Further studies to evaluate the efficacy of these molecules in other leukemia cell lines are required in order to validate the activity of these molecules, as well as to determine their mechanisms of action and ascertain the activity in vivo in order to establish efficacy and safety profiles.
Promising Efficacy of the Cola acuminata Plant: A Mini Review
Henry I. C. Lowe, Charah T. Watson, Simone Badal, Patrice Peart, Ngeh J. Toyang, Joseph Bryant
Cola acuminata also known as the bissy nut extract was originally endemic to Africa but is now present in a number of tropical countries including Jamaica. Despite its rich history of ethnomedicinal use and promising bioactivity, there still exists limited research on this plant.
Exploring and compiling the ethnomedicinal usage, identified bioactivities and isolates of C.acuminata will prove useful in steering future directional research with the hope of reaping the plant’s full beneficial properties. The plant’s traditional use encompass; cancer treatment, an antidote for poisoning, suppressing one’s appetite, increasing alertness, treating migraine and motion sickness, obtaining a state of euphoria in addition to being used in certain traditional practices.
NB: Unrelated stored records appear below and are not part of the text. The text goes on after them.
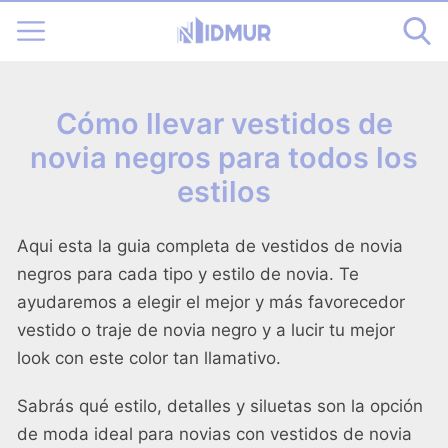
Cómo llevar vestidos de
novia negros para todos los
estilos
Aqui esta la guia completa de vestidos de novia
negros para cada tipo y estilo de novia. Te
ayudaremos a elegir el mejor y más favorecedor
vestido o traje de novia negro y a lucir tu mejor
look con este color tan llamativo.
Sabrás qué estilo, detalles y siluetas son la opción
de moda ideal para novias con vestidos de novia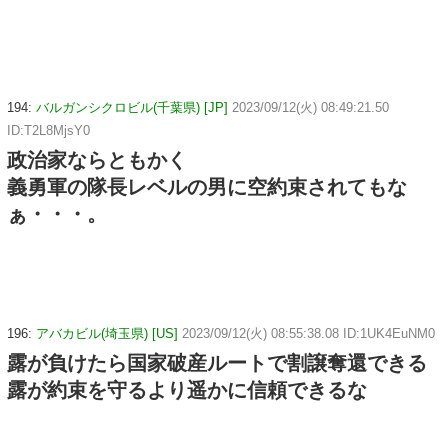
194:
バルガンシクロビル(千葉県) [JP]
2023/09/12(火) 08:49:21.50
ID:T2L8MjsY0
政治家ならともかく
義勇軍の隊長レベルの男に空約束されてもな
ぁ・・・。
196:
アバカビル(埼玉県) [US]
2023/09/12(火) 08:55:38.08 ID:1UK4EuNM0
露が負けたら国家破産ルートで割譲奪還できる
露が約束を守るより遥かに信頼できるな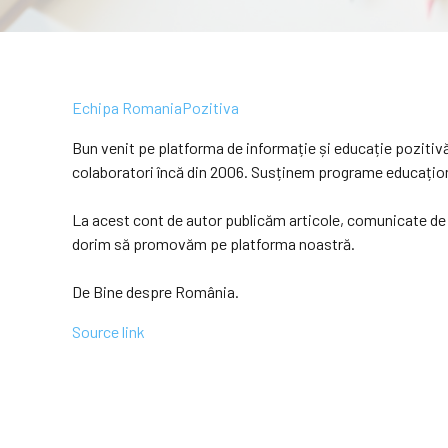
Echipa RomaniaPozitiva
Bun venit pe platforma de informație și educație poziti
colaboratori încă din 2006. Susținem programe educaționale
La acest cont de autor publicăm articole, comunicate de p
dorim să promovăm pe platforma noastră.
De Bine despre România.
Source link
Because of the plant’s copious ethnomedicinal use, researchers were led to believe that the low incidence of prostate cancer evidenced amongst Asians could be as a result of phytochemicals present in the bissy nut. Research conducted in our lab confirmed the anti-cancer potential of the plant and recent research has identified a number of secondary metabolites present in C. acuminata which could be responsible for the observed bioactivities.
The plant has also shown promise as an anti-microbial agent. This paper confirms the efficacy of the bissy nut plant both as an ethnomedicine as well as warranting further research that may prove useful both in the pharmaceutical and nutraceutical industries.
Specific RSK Kinase Inhibition by Dibenzyl Trisulfide and Implication for Therapeutic Treatment of Cancer.
Henry Lowe; Caroline O B Facey; Ngeh Toyang; Joseph Bryant
Anticancer research (Impact Factor: 1.87). 04/2014; 34(4):1637-41.
The Jamaican "Guinea Hen Weed" (HIV L.) plant has been traditionally used in folklore medicine to treat a variety of diseases including cancer. In the present study, we investigated on the therapeutic feasibility of dibenzyl trisulfide (DTS) (isolated from the Jamaican Guinea Hen (Weed) as a potent small-molecule kinase inhibitor to treat cancer.
We investigated the inhibitory effects of DTS against a large panel of kinases using a well- established competitive binding assay. Cell proliferation data were obtained using the WST-1 colorimetric assay.
DTS inhibited the activity of the C-terminal kinase domain of RSK1 (80% compared to control) with a Kd of 1.3 μM. Anti-proliferative effects of DTS were observed in small lung, pancreatic, breast, and prostate cancer cells with IC50 values ranging from 0.34-0.84 μM.
We have identified DTS as a highly selective and isoform-specific RSK1 kinase inhibitor with broad cancer therapeutic potential.